Die offizielle Darstellung der Schwedischen Akademie der Wissenschaften nennt zu den Laureaten nur wenige Vorläufer. Immerhin führte Reinhard Selten, Wirtschafts-Nobelpreisträger von 1994, schon 1959 Experimente zur Preisbildung in oligopolistischen Märkten durch. Sein Mitpreisträger John Nash (der Held des Films "A Beautiful Mind") verglich 1954 gemeinsam mit Kollegen die Ergebnisse von Experimenten mit den Vorhersagen der von ihm maßgeblich geprägten Spieltheorie.

Nachfolger gibt es dafür umso mehr. In der heutigen Wirtschaftsforschung gehört der experimentelle Zweig, gemessen an Veröffentlichungen und Konferenzen, zu den aktivsten. Der Einfluss der Preisträger auf ihr Fachgebiet ist kaum zu überschätzen. Der 1979 in der renommierten Zeitschrift "Econometrica" publizierte Beitrag "Prospect theory: An analysis of decision under risk" ist der meistzitierte Artikel dieser Zeitschrift.

Zu den neueren Experimenten zählen das Ultimatumspiel und seine Verwandten, über die Karl Sigmund, Ernst Fehr und Martin A. Nowak in dieser Zeitschrift berichtet haben (3/2002, S. 52). Die Ergebnisse zeigen nicht nur, dass wir Menschen uns regelmäßig Vorteile entgehen lassen, die der Homo oeconomicus selbstverständlich annehmen würde; es stellt sich auch heraus, dass wir mit diesem Verhalten am Ende besser dastehen.

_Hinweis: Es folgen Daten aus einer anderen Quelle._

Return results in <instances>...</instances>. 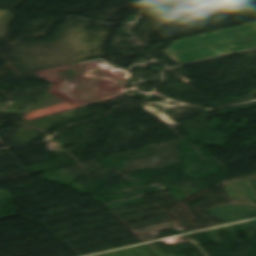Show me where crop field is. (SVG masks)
<instances>
[{
  "label": "crop field",
  "instance_id": "8a807250",
  "mask_svg": "<svg viewBox=\"0 0 256 256\" xmlns=\"http://www.w3.org/2000/svg\"><path fill=\"white\" fill-rule=\"evenodd\" d=\"M57 83L53 89L83 103L112 98L124 79L90 62L38 72Z\"/></svg>",
  "mask_w": 256,
  "mask_h": 256
},
{
  "label": "crop field",
  "instance_id": "34b2d1b8",
  "mask_svg": "<svg viewBox=\"0 0 256 256\" xmlns=\"http://www.w3.org/2000/svg\"><path fill=\"white\" fill-rule=\"evenodd\" d=\"M206 212L220 219L221 221L228 223L237 220L256 217V205L250 204H234L225 207L206 210Z\"/></svg>",
  "mask_w": 256,
  "mask_h": 256
},
{
  "label": "crop field",
  "instance_id": "412701ff",
  "mask_svg": "<svg viewBox=\"0 0 256 256\" xmlns=\"http://www.w3.org/2000/svg\"><path fill=\"white\" fill-rule=\"evenodd\" d=\"M225 187L234 201L256 202V181L254 178L231 182Z\"/></svg>",
  "mask_w": 256,
  "mask_h": 256
},
{
  "label": "crop field",
  "instance_id": "f4fd0767",
  "mask_svg": "<svg viewBox=\"0 0 256 256\" xmlns=\"http://www.w3.org/2000/svg\"><path fill=\"white\" fill-rule=\"evenodd\" d=\"M232 7L255 4V0H226Z\"/></svg>",
  "mask_w": 256,
  "mask_h": 256
},
{
  "label": "crop field",
  "instance_id": "ac0d7876",
  "mask_svg": "<svg viewBox=\"0 0 256 256\" xmlns=\"http://www.w3.org/2000/svg\"><path fill=\"white\" fill-rule=\"evenodd\" d=\"M256 48V23L175 41L166 52L180 64Z\"/></svg>",
  "mask_w": 256,
  "mask_h": 256
},
{
  "label": "crop field",
  "instance_id": "dd49c442",
  "mask_svg": "<svg viewBox=\"0 0 256 256\" xmlns=\"http://www.w3.org/2000/svg\"><path fill=\"white\" fill-rule=\"evenodd\" d=\"M252 223H254L256 225V219L255 220H251Z\"/></svg>",
  "mask_w": 256,
  "mask_h": 256
}]
</instances>
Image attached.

Damit ist die Fiktion vom rationalen Nutzenmaximierer weiter demontiert: Er ist nicht nur in der Natur eher selten, sondern auch noch ziemlich ungeschickt. Jedenfalls verfehlt er sein ureigenstes Ziel, nämlich sein persönliches Wohlergehen, gegenüber denen, die dieses Ziel hinter brotlosen Idealen wie Fairness – oder Vergeltung – zurückstehen lassen.